Common worries that turn out fine
- “My cat is hiding under the bed and won't come out.” Normal. They will. Continue offering food, water, and litter access. Sit nearby.
- “My cat hasn't eaten today.” Common in the first 24 to 48 hours. Offer wet food. Call the vet if zero food at the 48-hour mark. The American Veterinary Medical Association (AVMA pet owner resources) treats prolonged anorexia in cats as a vet-visit threshold.
- “My cat hisses at me.” They're scared, not aggressive. Don't reach for them. Sit quietly, ignore the hiss, and let them de-escalate.
- “My cat hasn't purred or shown affection.” Affection takes weeks to months. Don't take it personally.
- “My cat is sleeping in weird spots.” Closets, under furniture, behind sofas. That's safe-feeling territory. Gradually they'll move to more open spots.
What to actually do (your checklist)
- Sit in the safe room 1 to 3 times daily, 15 to 30 minutes, doing something quiet (reading, scrolling).

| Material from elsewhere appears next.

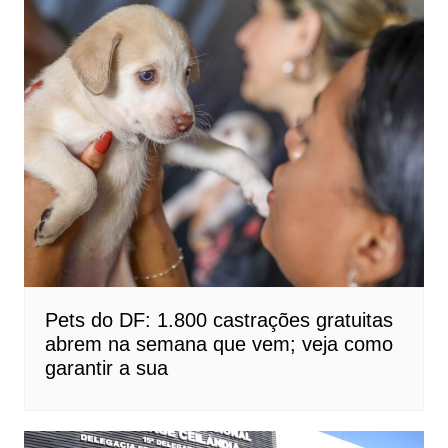
Pets do DF: 1.800 castrações gratuitas
abrem na semana que vem; veja como
garantir a sua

- Talk softly to the cat by name when you enter and leave the room.
- Feed at the same times each day. Use the food the rescue provided.
- Scoop the litter once a day. Don't change the brand suddenly.

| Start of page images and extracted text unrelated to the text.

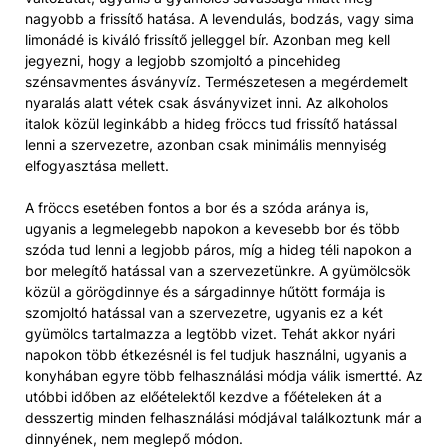
nagyobb a frissítő hatása. A levendulás, bodzás, vagy sima
limonádé is kiváló frissítő jelleggel bír. Azonban meg kell
jegyezni, hogy a legjobb szomjoltó a pincehideg
szénsavmentes ásványvíz. Természetesen a megérdemelt
nyaralás alatt vétek csak ásványvizet inni. Az alkoholos
italok közül leginkább a hideg fröccs tud frissítő hatással
lenni a szervezetre, azonban csak minimális mennyiség
elfogyasztása mellett.
A fröccs esetében fontos a bor és a szóda aránya is,
ugyanis a legmelegebb napokon a kevesebb bor és több
szóda tud lenni a legjobb páros, míg a hideg téli napokon a
bor melegítő hatással van a szervezetünkre. A gyümölcsök
közül a görögdinnye és a sárgadinnye hűtött formája is
szomjoltó hatással van a szervezetre, ugyanis ez a két
gyümölcs tartalmazza a legtöbb vizet. Tehát akkor nyári
napokon több étkezésnél is fel tudjuk használni, ugyanis a
konyhában egyre több felhasználási módja válik ismertté. Az
utóbbi időben az előételektől kezdve a főételeken át a
desszertig minden felhasználási módjával találkoztunk már a
dinnyének, nem meglepő módon.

- Move slowly and predictably around the cat. No sudden grabs.
- Reward bravery (when they approach you) with a treat or chin scratch. Not a big reaction.
- Let them come to you. Always.
What NOT to do
- Don't pull them out from under furniture.
- Don't introduce them to other pets in the first 7 days.
- Don't let visitors meet them. The household is enough.
- Don't take them outside, even on a leash, for at least 4 weeks. In Calgary, that goes double during the Chinook freeze-thaw cycle, when coyote sightings along the Bow River and Nose Hill spike.
- Don't change food brands suddenly. Transition over 7 to 10 days if you want to switch.
- Don't bathe them unless absolutely necessary (most cats clean themselves).
If you adopted from a Calgary rescue
Most Calgary cat adopters come through one of a handful of rescues. Each runs a slightly different post-adoption support model. If you have a question that isn't answered here, the rescue is the right first call: MEOW Foundation, Calgary Humane Society, AARCS, Pawsitive Match, and Heaven Can Wait all keep adoption coordinators on email for the first weeks after a placement. For a vet visit during business hours, use the clinic you registered at the adoption. For after-hours emergencies, a Calgary 24-hour vet (directional reference, confirm one near your neighbourhood) is the right call.
If you adopted a kitten under 6 months, the supply list and feeding cadence differ. Read our new kitten checklist (Calgary) alongside this guide. For the broader adoption process, see How to adopt a cat in Calgary.
Frequently asked questions
My rescue cat is hiding and won't come out. Is this normal?
Yes, completely normal. Most rescue cats hide for the first 3-7 days. Some hide for 2 weeks. Don't pull them out. Sit quietly in the room and let them come to you. Eating, drinking, and litter use are the signs that matter.
My new cat isn't eating. Should I be worried?
A rescue cat skipping food for 24 to 48 hours is normal stress response. After 48 hours of zero food, call the rescue or a vet. Use the same food brand the rescue used, leave food in a quiet area, try warm wet food on a saucer, and don't hover while they try to eat.
When can I introduce my new cat to my existing pets?
Start scent-swapping on day 3-7. Visual contact through a baby gate or cracked door at week 2. Supervised face-to-face only after 2-4 weeks. Rushing this step is the #1 cause of failed adoptions.